The plotting is as before.

fig_pois, (ax_month, ax_hr) = subplots(1, 2, figsize=(16,8))
ax_month.plot(x_month, coef_month, marker='o', ms=10)
ax_month.set_xticks(x_month)
ax_month.set_xticklabels([l[5] for l in coef_month.index], fontsize=20)
ax_month.set_xlabel('Month', fontsize=20)
ax_month.set_ylabel('Coefficient', fontsize=20)
ax_hr.plot(x_hr, coef_hr, marker='o', ms=10)
ax_hr.set_xticklabels(range(24)[::2], fontsize=20)
ax_hr.set_xlabel('Hour', fontsize=20)
ax_hr.set_ylabel('Coefficient', fontsize=20);

/var/folders/16/8y65_zv174qgdp4ktlmpv12h0000gq/T/ipykernel_84444/3779905754.py:8: UserWarning: FixedFormatter should only be used together with FixedLocator
  ax_hr.set_xticklabels(range(24)[::2], fontsize=20)
../_images/52e442ca136e14ba1861a84284a0b0b7ab6b4bba4a8727ea6483e6976c745262.png

We compare the fitted values of the two models. The fitted values are stored in the fittedvalues attribute returned by the fit() method for both the linear regression and the Poisson fits. The linear predictors are stored as the attribute lin_pred.

fig, ax = subplots(figsize=(8, 8))
ax.scatter(M2_lm.fittedvalues,
           M_pois.fittedvalues,
           s=20)
ax.set_xlabel('Linear Regression Fit', fontsize=20)
ax.set_ylabel('Poisson Regression Fit', fontsize=20)
ax.axline([0,0], c='black', linewidth=3,
          linestyle='--', slope=1);
../_images/838011cc78e3d873b8a40a90a4dd702b97022645099c403a8206f9b3587c6703.png

The predictions from the Poisson regression model are correlated with those from the linear model; however, the former are non-negative. As a result the Poisson regression predictions tend to be larger than those from the linear model for either very low or very high levels of ridership.
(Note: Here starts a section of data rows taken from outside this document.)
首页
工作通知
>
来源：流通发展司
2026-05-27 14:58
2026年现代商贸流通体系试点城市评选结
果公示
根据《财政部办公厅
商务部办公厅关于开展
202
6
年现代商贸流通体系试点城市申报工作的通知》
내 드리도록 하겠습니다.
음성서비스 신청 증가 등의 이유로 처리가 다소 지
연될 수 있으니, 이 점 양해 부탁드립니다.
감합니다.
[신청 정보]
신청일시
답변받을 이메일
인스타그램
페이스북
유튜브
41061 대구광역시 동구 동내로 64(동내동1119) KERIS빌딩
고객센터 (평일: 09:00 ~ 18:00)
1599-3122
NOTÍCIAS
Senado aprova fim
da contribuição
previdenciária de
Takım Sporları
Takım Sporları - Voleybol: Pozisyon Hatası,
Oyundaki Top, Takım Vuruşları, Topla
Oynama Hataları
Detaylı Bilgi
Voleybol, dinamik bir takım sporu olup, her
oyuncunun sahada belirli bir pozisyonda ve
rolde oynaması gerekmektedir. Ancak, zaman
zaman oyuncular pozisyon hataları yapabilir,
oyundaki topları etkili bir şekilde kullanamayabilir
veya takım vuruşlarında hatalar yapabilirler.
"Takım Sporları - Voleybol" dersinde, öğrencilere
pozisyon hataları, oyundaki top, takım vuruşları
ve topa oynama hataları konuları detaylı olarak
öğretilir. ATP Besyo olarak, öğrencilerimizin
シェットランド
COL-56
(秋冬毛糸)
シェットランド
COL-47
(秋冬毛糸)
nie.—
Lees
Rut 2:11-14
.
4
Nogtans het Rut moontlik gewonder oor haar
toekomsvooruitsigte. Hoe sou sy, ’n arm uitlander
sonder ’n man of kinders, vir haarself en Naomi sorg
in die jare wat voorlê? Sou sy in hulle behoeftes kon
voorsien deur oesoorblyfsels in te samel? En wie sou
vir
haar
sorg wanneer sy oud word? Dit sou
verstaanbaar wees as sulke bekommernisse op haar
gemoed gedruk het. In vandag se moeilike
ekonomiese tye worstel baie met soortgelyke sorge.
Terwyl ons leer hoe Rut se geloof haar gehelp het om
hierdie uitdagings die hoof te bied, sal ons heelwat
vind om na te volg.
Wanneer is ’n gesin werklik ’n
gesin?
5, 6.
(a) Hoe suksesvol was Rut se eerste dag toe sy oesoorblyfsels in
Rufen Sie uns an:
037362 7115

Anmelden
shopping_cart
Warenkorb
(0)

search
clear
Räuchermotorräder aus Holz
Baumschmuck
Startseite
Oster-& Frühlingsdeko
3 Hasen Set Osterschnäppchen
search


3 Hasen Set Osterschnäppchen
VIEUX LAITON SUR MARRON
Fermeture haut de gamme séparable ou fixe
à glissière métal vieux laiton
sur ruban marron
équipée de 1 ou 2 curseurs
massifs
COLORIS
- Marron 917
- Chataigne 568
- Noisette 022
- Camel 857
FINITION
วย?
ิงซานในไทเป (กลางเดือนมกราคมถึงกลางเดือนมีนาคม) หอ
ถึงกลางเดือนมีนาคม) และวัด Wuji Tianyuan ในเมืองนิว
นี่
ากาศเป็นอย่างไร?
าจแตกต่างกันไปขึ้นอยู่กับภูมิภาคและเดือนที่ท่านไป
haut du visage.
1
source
In this section, we fit Poisson regression models using the sm.GLM() function with the argument family=sm.families.Poisson(). Earlier in this lab we used the sm.GLM() function with family=sm.families.Binomial() to perform logistic regression. Other choices for the family argument can be used to fit other types of GLMs. For instance, family=sm.families.Gamma() fits a Gamma regression model.